Su Netflix la metafora ha un po’ preso la mano ad Adam McKay, che in Don’t look up racconta una fine del mondo che si potrebbe evitare ma purtroppo siamo ottusi, purtroppo siamo avidi, purtroppo abbiamo le priorità sbagliate. Piace tantissimo a quelli che la metafora la vogliono ribadita a ogni scena, che vogliono che in due ore e venti venga loro detto duecentoventi volte «guarda, finirà così anche coi vaccini», e prima ancora di finire il film vogliono correre sui social a dire finirà proprio così, Adam McKay è il George Orwell che questo secolo si può permettere. Non mi è chiarissimo come vaccinarsi o non vaccinarsi possa far esplodere il pianeta all’impatto con una cometa, ma dev’essere perché a scuola andavo male in metafore.
Anche lì c’è l’uomo vendicativo del successo femminile: quando Jennifer Lawrence scopre la cometa che distruggerà il pianeta, il suo fidanzato – un opinionista con ambizioni televisive che si picca di fare giornalismo serio e non solo robaccia per moltiplicare i clic – scrive un fondamentale saggio in prima persona intitolato «La tizia che dice che stiamo per morire tutti? Me la sono scopata». Dovrebbe essere il più squallido dei cattivi: è l’unico personaggio plausibile. Lui, e il generale che porta agli scienziati l’acqua della mensa della Casa Bianca, e se la fa pagare come l’avesse presa alle macchinette.

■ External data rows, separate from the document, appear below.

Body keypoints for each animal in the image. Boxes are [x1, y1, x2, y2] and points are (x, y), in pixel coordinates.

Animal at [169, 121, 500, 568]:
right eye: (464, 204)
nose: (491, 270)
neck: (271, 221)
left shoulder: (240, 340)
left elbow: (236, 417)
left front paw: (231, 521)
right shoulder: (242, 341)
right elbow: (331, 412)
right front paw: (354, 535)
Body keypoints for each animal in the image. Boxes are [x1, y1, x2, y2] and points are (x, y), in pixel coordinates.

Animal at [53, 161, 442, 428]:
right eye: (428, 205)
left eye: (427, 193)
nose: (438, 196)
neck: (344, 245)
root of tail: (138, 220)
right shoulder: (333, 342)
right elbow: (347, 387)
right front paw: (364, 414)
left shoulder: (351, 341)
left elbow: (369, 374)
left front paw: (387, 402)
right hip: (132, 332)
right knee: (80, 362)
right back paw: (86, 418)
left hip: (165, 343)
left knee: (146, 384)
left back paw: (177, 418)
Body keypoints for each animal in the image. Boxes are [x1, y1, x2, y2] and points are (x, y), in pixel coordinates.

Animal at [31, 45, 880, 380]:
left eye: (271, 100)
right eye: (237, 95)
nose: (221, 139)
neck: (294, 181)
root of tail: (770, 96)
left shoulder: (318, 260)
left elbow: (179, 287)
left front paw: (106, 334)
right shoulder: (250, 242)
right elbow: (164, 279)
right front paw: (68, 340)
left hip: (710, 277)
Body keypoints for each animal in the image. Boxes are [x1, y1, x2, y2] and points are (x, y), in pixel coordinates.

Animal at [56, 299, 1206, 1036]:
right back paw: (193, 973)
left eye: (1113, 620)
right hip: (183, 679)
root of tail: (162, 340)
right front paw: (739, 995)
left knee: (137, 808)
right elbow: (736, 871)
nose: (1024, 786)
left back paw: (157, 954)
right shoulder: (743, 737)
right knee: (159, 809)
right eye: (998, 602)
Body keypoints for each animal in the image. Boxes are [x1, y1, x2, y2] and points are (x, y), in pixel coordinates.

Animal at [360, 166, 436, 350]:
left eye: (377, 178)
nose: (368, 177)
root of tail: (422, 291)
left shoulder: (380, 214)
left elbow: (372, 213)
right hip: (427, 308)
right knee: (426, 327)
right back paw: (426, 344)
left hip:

L’effetto paradossale è che tutti questi prodotti fatti per renderci ceto medio riflessivo – o, se lo siamo già, per farci specchiare in personaggi che, guardandoli, ci ricordino che, ehi, noi siamo i buoni, noi siamo i giusti, noi se non ereditiamo la Terra è solo perché non c’è meritocrazia – tutti questi prodotti fanno invece venir voglia di smettere di fare la differenziata, di non pagare le tasse, di andare a rivedere Succession dove almeno sono tutti stronzi e meschini e nessun professore di provincia tenta di salvare il mondo e nessuna elfa benintenzionata vuole il Natale sostenibile e nessuna donna di successo si sbatte perché il marito venga gratificato dai produttori.

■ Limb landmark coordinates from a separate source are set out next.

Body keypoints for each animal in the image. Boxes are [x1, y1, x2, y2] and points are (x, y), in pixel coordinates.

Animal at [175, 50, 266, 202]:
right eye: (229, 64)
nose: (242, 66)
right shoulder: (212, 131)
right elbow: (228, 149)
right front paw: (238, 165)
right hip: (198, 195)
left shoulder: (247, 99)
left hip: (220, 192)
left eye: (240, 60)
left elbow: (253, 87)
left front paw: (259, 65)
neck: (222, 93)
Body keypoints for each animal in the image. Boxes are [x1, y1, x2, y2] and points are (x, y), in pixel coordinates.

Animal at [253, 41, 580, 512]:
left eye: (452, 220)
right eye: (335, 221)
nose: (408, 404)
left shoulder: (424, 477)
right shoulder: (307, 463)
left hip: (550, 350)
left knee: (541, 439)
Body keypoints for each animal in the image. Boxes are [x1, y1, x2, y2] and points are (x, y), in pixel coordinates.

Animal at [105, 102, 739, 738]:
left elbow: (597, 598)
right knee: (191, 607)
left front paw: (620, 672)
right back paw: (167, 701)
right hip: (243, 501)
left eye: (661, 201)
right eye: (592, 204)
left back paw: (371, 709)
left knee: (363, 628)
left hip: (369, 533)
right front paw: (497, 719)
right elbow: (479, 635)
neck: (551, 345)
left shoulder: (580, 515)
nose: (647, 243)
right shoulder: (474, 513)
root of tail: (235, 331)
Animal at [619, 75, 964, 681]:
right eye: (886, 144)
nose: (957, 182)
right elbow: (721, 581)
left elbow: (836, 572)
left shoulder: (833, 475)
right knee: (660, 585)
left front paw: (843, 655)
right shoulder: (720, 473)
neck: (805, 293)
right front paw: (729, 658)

Al cui proposito: il mio personaggio preferito di Santa Inc. è lo stagista ruffiano che, se lo guardate non doppiato, ha la voce dell’attore che in Succession fa il cugino Greg, il giandone che non è cresciuto tra i ricchi ma ora che si è trovato un posticino là in mezzo non è disposto a rinunciarci. Mentre Babbo Natale continua a ripetere che lui aveva scelto il primo successore nero, e ora forse potrebbe persino scegliere una donna, e insomma chi più progressista, illuminato, intersezionale di lui?

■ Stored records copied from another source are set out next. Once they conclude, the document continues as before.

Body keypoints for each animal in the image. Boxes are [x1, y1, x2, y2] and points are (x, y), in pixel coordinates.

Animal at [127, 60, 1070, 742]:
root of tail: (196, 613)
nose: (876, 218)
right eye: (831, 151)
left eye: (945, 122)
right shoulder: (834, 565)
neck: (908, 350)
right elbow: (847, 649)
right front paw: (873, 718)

Ma il dettaglio rivelatore, ancora una volta, sono le mogli. È quando la moglie di Babbo Natale dice all’elfa che ha molto apprezzato il suo discorso al consiglio d’amministrazione, che ho capito che abbiamo un problema. Quando le dice che i discorsi del suo predecessore sembravano sempre una visita al circo, e il suo invece sembrava un documentario sull’Olocausto, e lo dice come fosse un complimento. Mi hai annoiato e depresso: si vede che sei una persona seria e che, se fossimo una società come si deve, saresti la nostra prima scelta per governare il mondo. Chissà perché, mi è venuta in mente la giacca marròn di Achille Occhetto nel confronto televisivo con Berlusconi.